**Text block:**

----------------

The Institutional Dilemma
Institutions have an enormous impact on our lives. They account for our banks, hospitals, education systems, units of government, transportation systems, foundations, insurance companies, and social service agencies.
Yet institutions are in a crisis. Each year, billions of dollars are distributed into organizations that deliver services without changing the underlying conditions.
Our social safety net, for example, represents over 80 programs that are intended to provide access to healthy food, medical care, and the resources to support balanced, productive lives. These programs are supported by over $700 billion in resource — yet more than 45 million Americans continue to live below the poverty line.
Leaders in today’s institutional contexts find themselves surfacing only incremental improvements. The systems they operate reflect industrial era mindsets — and the public is losing trust in their ability to keep up in today’s fast changing world.

----------------

**Extracted information:**
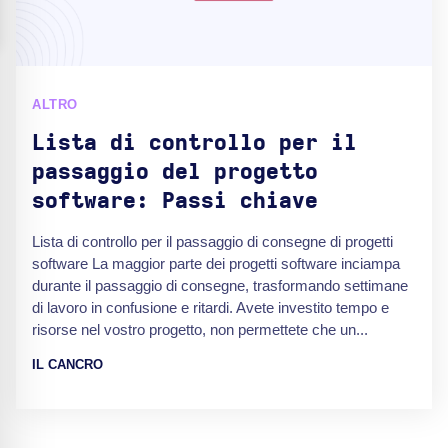
ALTRO
Lista di controllo per il
passaggio del progetto
software: Passi chiave
Lista di controllo per il passaggio di consegne di progetti
software La maggior parte dei progetti software inciampa
durante il passaggio di consegne, trasformando settimane
di lavoro in confusione e ritardi. Avete investito tempo e
risorse nel vostro progetto, non permettete che un...
IL CANCRO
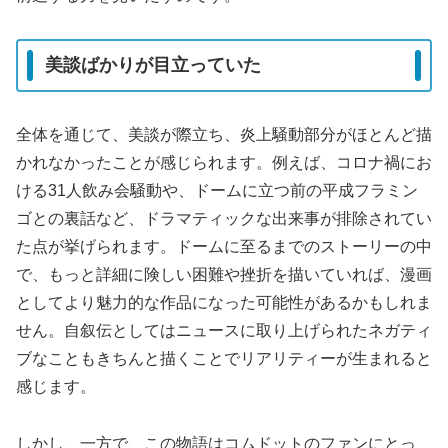
美談ばかりが目立っていた
全体を通じて、美談が際立ち、炎上騒動部分がほとんど描
かれなかったことが感じられます。例えば、コロナ禍にお
ける31人飲み会騒動や、ドームに立つ前の平成フラミン
ゴとの裏話など、ドラマティックな出来事が排除されてい
た点が挙げられます。ドームに至るまでのストーリーの中
で、もっと詳細に険しい困難や挫折を描いていれば、漫画
としてより魅力的な作品になった可能性があるかもしれま
せん。自叙伝としてはニュースに取り上げられたネガティ
ブなこともきちんと描くことでリアリティーが生まれると
感じます。
しかし、一方で、この物語はコムドットのファンにとっ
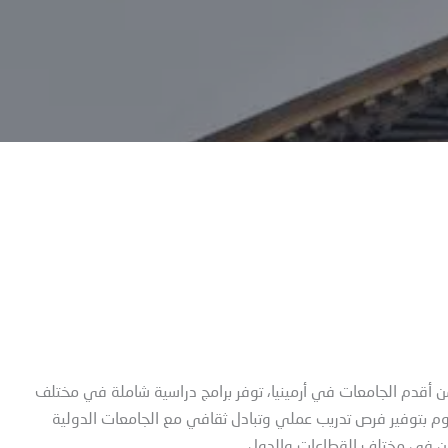
كومية في عام 1919 وتعتبر واحدة من أقدم الجامعات في أرمينيا، توفر برامج دراسية شاملة في مختلف
وم بتوفير فرص تدريب عملي وتبادل ثقافي مع الجامعات الدولية
ين في مختلف القطاعات والدول.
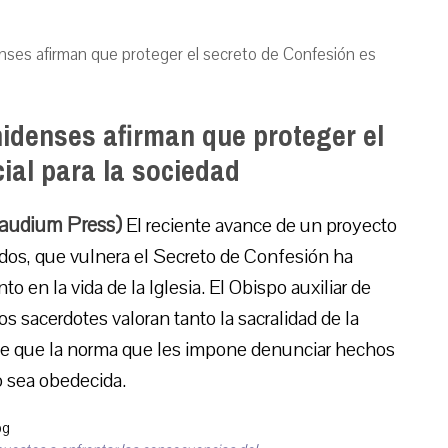
ses afirman que proteger el secreto de Confesión es
idenses afirman que proteger el
ial para la sociedad
Gaudium Press)
El reciente avance de un proyecto
nidos, que vulnera el Secreto de Confesión ha
o en la vida de la Iglesia. El Obispo auxiliar de
s sacerdotes valoran tanto la sacralidad de la
 de que la norma que les impone denunciar hechos
o sea obedecida.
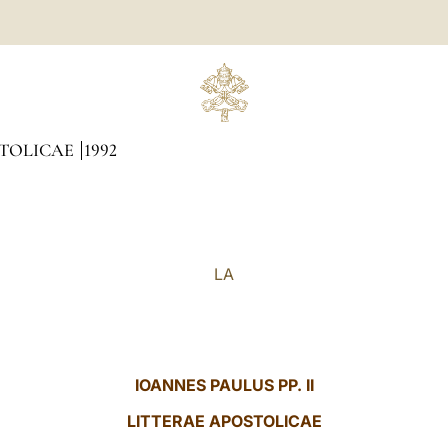
STOLICAE
1992
LA
IOANNES PAULUS PP. II
LITTERAE
APOSTOLICAE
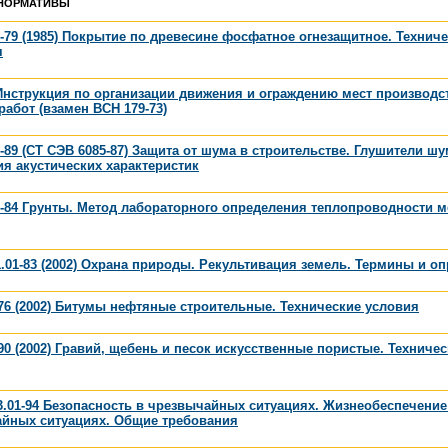
НОРМАТИВЫ
-79 (1985) Покрытие по древесине фосфатное огнезащитное. Технич
я
Инструкция по организации движения и ограждению мест производс
абот (взамен ВСН 179-73)
-89 (СТ СЭВ 6085-87) Защита от шума в строительстве. Глушители ш
я акустических характеристик
-84 Грунты. Метод лабораторного определения теплопроводности 
1.01-83 (2002) Охрана природы. Рекультивация земель. Термины и о
76 (2002) Битумы нефтяные строительные. Технические условия
90 (2002) Гравий, щебень и песок искусственные пористые. Техниче
3.01-94 Безопасность в чрезвычайных ситуациях. Жизнеобеспечение
айных ситуациях. Общие требования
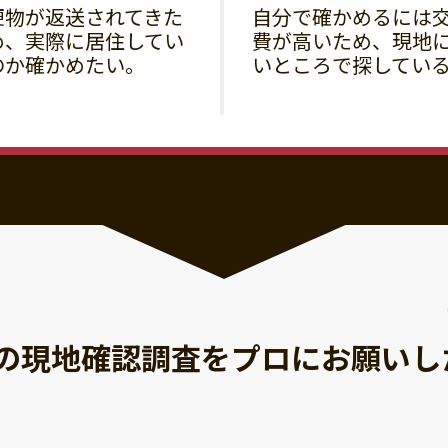
便物が返送されてきた
自分で確かめるには
め、実際に居住してい
費が高いため、現地
のか確かめたい。
いところで探してい
の現地確認調査を
プロにお願いし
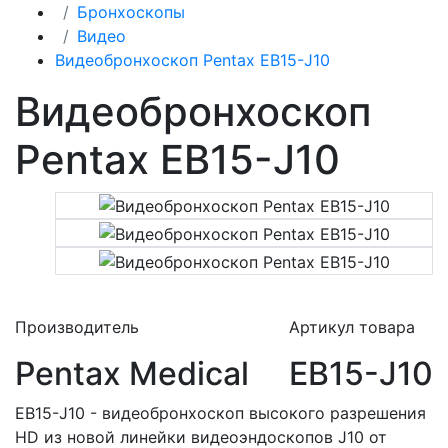
Бронхоскопы
Видео
Видеобронхоскоп Pentax EB15-J10
Видеобронхоскоп
Pentax EB15-J10
Производитель
Артикул товара
Pentax Medical
EB15-J10
EB15-J10 - видеобронхоскоп высокого разрешения
HD из новой линейки видеоэндоскопов J10 от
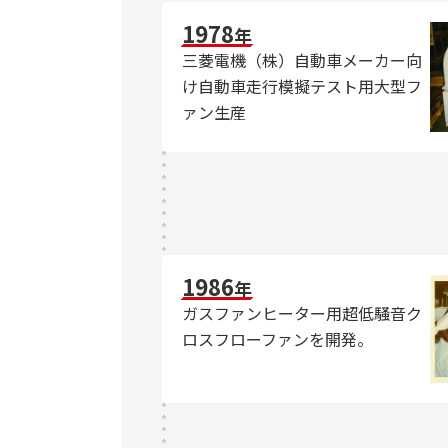
1978
年
三菱電機（株）自動車メーカー向
け自動車走行模擬テスト用大型フ
ァン生産
1986
年
ガスファンヒーター用超低騒音ク
ロスフローファンを開発。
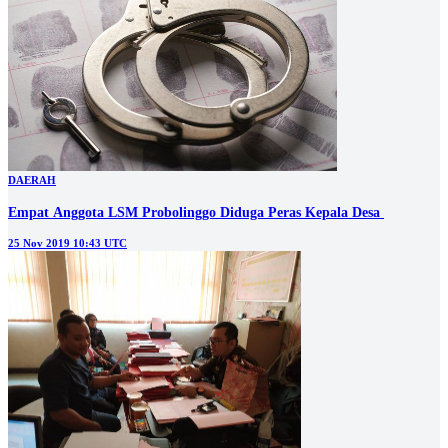
DAERAH
Empat Anggota LSM Probolinggo Diduga Peras Kepala Desa
25 Nov 2019 10:43 UTC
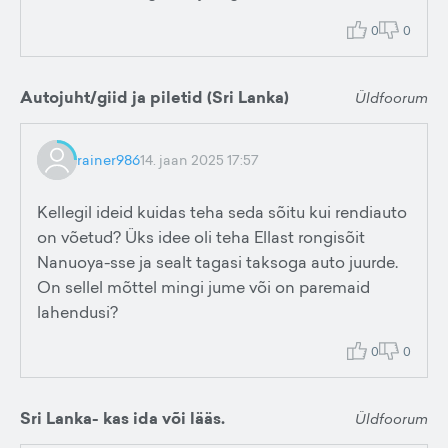
0
0
Autojuht/giid ja piletid (Sri Lanka)
Üldfoorum
rainer986
14. jaan 2025 17:57
Kellegil ideid kuidas teha seda sõitu kui rendiauto
on võetud? Üks idee oli teha Ellast rongisõit
Nanuoya-sse ja sealt tagasi taksoga auto juurde.
On sellel mõttel mingi jume või on paremaid
lahendusi?
0
0
Sri Lanka- kas ida või lääs.
Üldfoorum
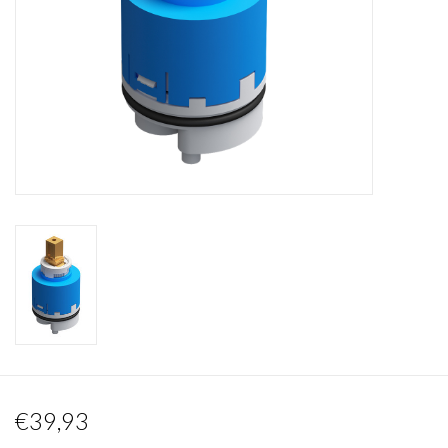
Spiegels
Badkamer accessoires
reserveonderdelen
Merken
€39,93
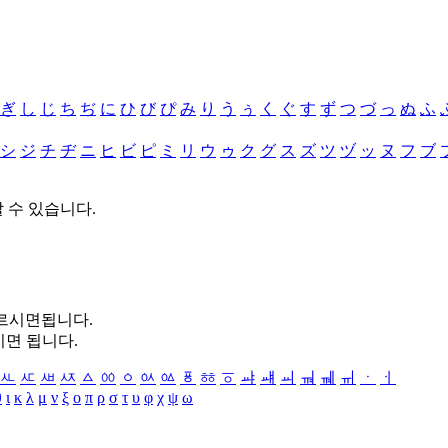
ぎ
し
じ
ち
ぢ
に
ひ
び
ぴ
み
り
う
ぅ
く
ぐ
す
ず
つ
づ
っ
ぬ
ふ
シ
ジ
チ
ヂ
ニ
ヒ
ビ
ピ
ミ
リ
ウ
ゥ
ク
グ
ス
ズ
ツ
ヅ
ッ
ヌ
フ
ブ
할 수 있습니다.
누르시면됩니다.
시면 됩니다.
ㅻ
ㅼ
ㅽ
ㅾ
ㅿ
ㆀ
ㆁ
ㆂ
ㆃ
ㆄ
ㆅ
ㆆ
ㆇ
ㆈ
ㆉ
ㆊ
ㆋ
ㆌ
ㆍ
ㆎ
θ
ι
κ
λ
μ
ν
ξ
ο
π
ρ
σ
τ
υ
φ
χ
ψ
ω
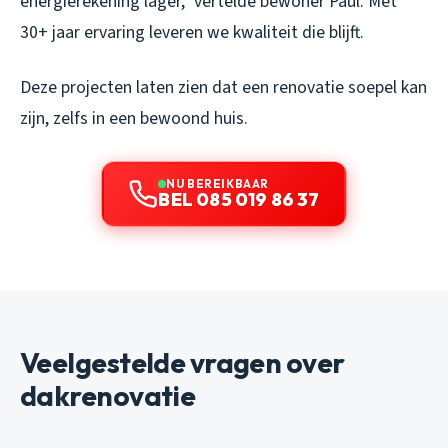
energierekening lager,” vertelde bewoner Paul. Met
30+ jaar ervaring leveren we kwaliteit die blijft.
Deze projecten laten zien dat een renovatie soepel kan
zijn, zelfs in een bewoond huis.
NU BEREIKBAAR
BEL 085 019 86 37
Veelgestelde vragen over
dakrenovatie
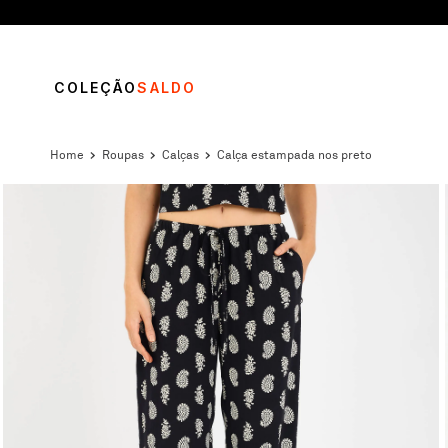
COLEÇÃO
SALDO
roupas
calças
calça estampada nos preto
TERMOS MAIS BUSCADOS
1
º
vestido
2
º
calça
3
º
blusa
4
º
saia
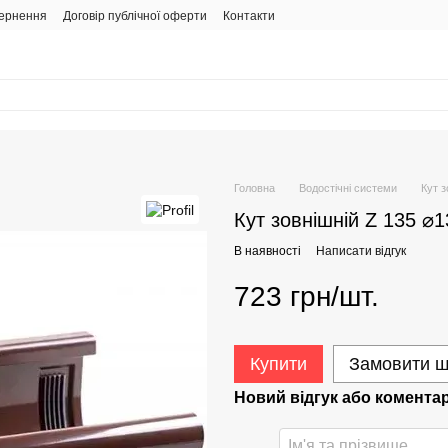
вернення
Договір публічної оферти
Контакти
Головна
Водостічні системи
Кут з
Кут зовнішній Z 135 ⌀1
В наявності
Написати відгук
723 грн/шт.
Купити
Замовити 
Новий відгук або комента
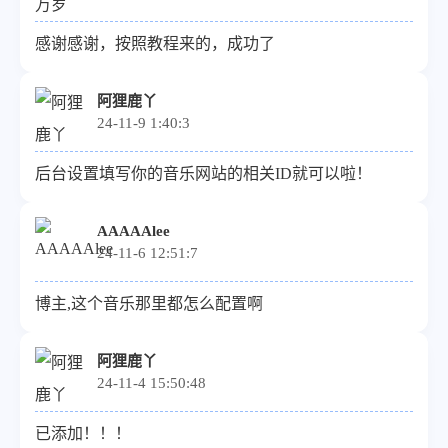
感谢感谢，按照教程来的，成功了
阿狸鹿丫
24-11-9 1:40:3
后台设置填写你的音乐网站的相关ID就可以啦！
AAAAAlee
24-11-6 12:51:7
博主,这个音乐那里都怎么配置啊
阿狸鹿丫
24-11-4 15:50:48
已添加！！！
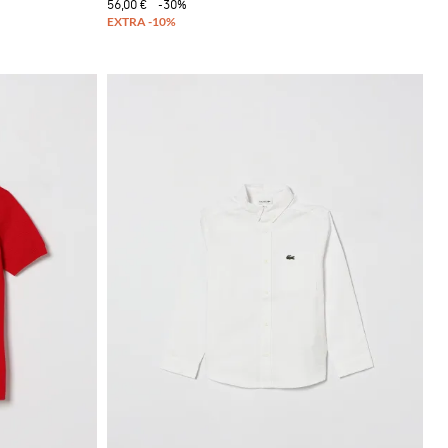
56,00 €
-30%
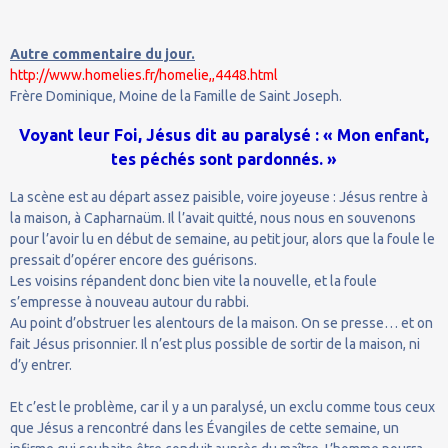
Autre commentaire du jour.
http://www.homelies.fr/homelie,,4448.html
Frère Dominique, Moine de la Famille de Saint Joseph.
Voyant leur Foi, Jésus dit au paralysé : « Mon enfant,
tes péchés sont pardonnés. »
La scène est au départ assez paisible, voire joyeuse : Jésus rentre à
la maison, à Capharnaüm. Il l’avait quitté, nous nous en souvenons
pour l’avoir lu en début de semaine, au petit jour, alors que la foule le
pressait d’opérer encore des guérisons.
Les voisins répandent donc bien vite la nouvelle, et la foule
s’empresse à nouveau autour du rabbi.
Au point d’obstruer les alentours de la maison. On se presse… et on
fait Jésus prisonnier. Il n’est plus possible de sortir de la maison, ni
d’y entrer.
Et c’est le problème, car il y a un paralysé, un exclu comme tous ceux
que Jésus a rencontré dans les Évangiles de cette semaine, un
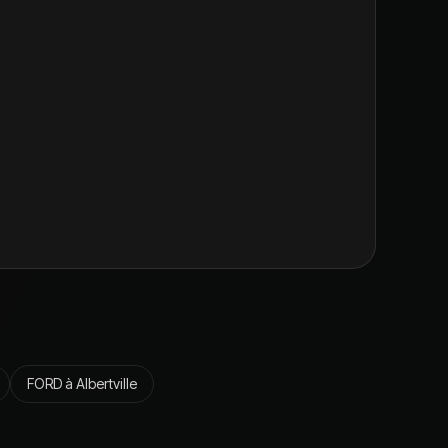
FORD
à
Albertville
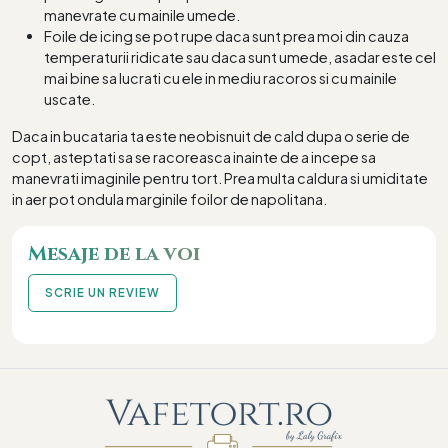
manevrate cu mainile umede.
Foile de icing se pot rupe daca sunt prea moi din cauza
temperaturii ridicate sau daca sunt umede, asadar este cel
mai bine sa lucrati cu ele in mediu racoros si cu mainile
uscate.
Daca in bucataria ta este neobisnuit de cald dupa o serie de
copt, asteptati sa se racoreasca inainte de a incepe sa
manevrati imaginile pentru tort. Prea multa caldura si umiditate
in aer pot ondula marginile foilor de napolitana.
Mesaje de la voi
SCRIE UN REVIEW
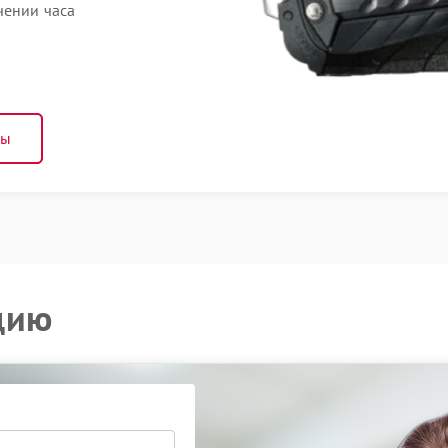
чении часа
ны
цию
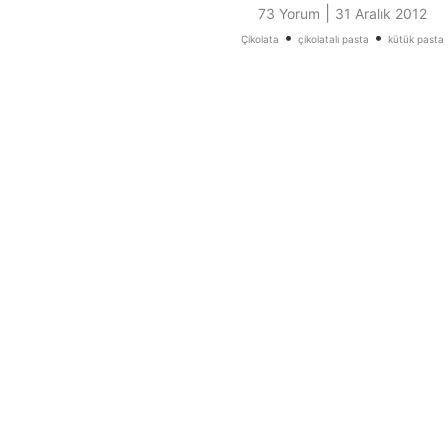
|
73 Yorum
31 Aralık 2012
•
•
Çikolata
çikolatalı pasta
kütük pasta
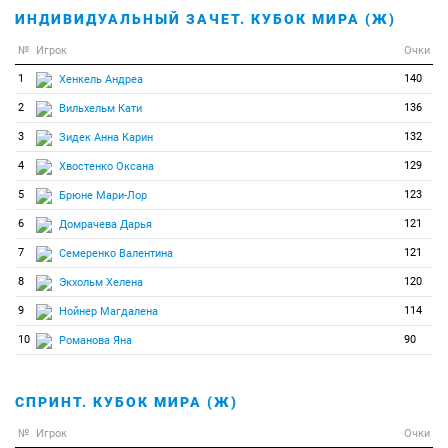
ИНДИВИДУАЛЬНЫЙ ЗАЧЕТ. КУБОК МИРА (Ж)
№
Игрок
Очки
1
140
Хенкель Андреа
2
136
Вильхельм Кати
3
132
Зидек Анна Карин
4
129
Хвостенко Оксана
5
123
Брюне Мари-Лор
6
121
Домрачева Дарья
7
121
Семеренко Валентина
8
120
Экхольм Хелена
9
114
Нойнер Магдалена
10
90
Романова Яна
СПРИНТ. КУБОК МИРА (Ж)
№
Игрок
Очки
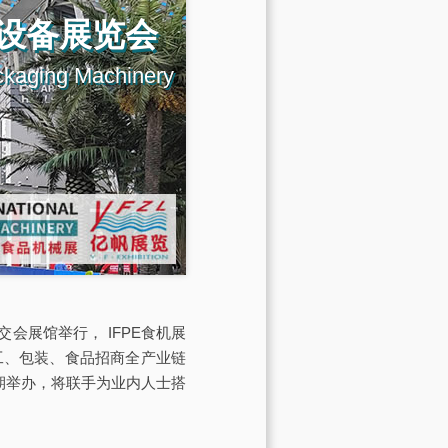
设备展览会
ckaging Machinery
交会展馆举行， IFPE食机展
工、包装、食品招商全产业链
）同期举办，将联手为业内人士搭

----------------

**Work instruction:**
From the text about the institutional dilemma, echo the part that begins at the words "Our social safety" and stops after "the poverty line.", keeping every word the same. Rely only on the text about the institutional dilemma and nothing else.

**Task answer:**
Our social safety net, for example, represents over 80 programs that are intended to provide access to healthy food, medical care, and the resources to support balanced, productive lives. These programs are supported by over $700 billion in resource — yet more than 45 million Americans continue to live below the poverty line.